* Task goal: In the entries that follow, the first line to write out is the one containing "показал охотовед Владимир", and the last is the one containing "新聞漢字あれこれ183 気". Reproduce that stretch exactly, with nothing before or after it.

Saved entries:

_ _ _ _

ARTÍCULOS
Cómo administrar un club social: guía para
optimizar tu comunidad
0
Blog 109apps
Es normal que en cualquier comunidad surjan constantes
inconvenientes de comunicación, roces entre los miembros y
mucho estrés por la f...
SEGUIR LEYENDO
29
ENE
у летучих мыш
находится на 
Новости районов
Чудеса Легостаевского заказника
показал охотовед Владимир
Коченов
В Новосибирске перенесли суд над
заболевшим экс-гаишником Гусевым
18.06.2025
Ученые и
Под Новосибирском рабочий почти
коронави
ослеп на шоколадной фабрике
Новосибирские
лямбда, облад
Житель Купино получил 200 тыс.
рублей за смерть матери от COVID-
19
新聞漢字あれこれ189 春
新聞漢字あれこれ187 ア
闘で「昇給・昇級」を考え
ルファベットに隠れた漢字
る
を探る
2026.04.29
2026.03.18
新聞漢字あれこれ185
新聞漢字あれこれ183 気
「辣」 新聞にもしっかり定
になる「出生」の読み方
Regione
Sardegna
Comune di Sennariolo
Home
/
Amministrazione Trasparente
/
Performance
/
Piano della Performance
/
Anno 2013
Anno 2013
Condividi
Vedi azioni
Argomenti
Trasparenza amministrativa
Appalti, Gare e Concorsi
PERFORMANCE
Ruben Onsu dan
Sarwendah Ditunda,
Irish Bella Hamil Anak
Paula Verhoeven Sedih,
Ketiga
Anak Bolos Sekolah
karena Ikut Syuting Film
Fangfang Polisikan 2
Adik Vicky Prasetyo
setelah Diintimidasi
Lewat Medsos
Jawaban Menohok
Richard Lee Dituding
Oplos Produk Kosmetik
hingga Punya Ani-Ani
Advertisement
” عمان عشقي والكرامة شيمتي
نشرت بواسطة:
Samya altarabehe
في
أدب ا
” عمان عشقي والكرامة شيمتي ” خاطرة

_ _ _ _

* Exercise result:
показал охотовед Владимир
Коченов
В Новосибирске перенесли суд над
заболевшим экс-гаишником Гусевым
18.06.2025
Ученые и
Под Новосибирском рабочий почти
коронави
ослеп на шоколадной фабрике
Новосибирские
лямбда, облад
Житель Купино получил 200 тыс.
рублей за смерть матери от COVID-
19
新聞漢字あれこれ189 春
新聞漢字あれこれ187 ア
闘で「昇給・昇級」を考え
ルファベットに隠れた漢字
る
を探る
2026.04.29
2026.03.18
新聞漢字あれこれ185
新聞漢字あれこれ183 気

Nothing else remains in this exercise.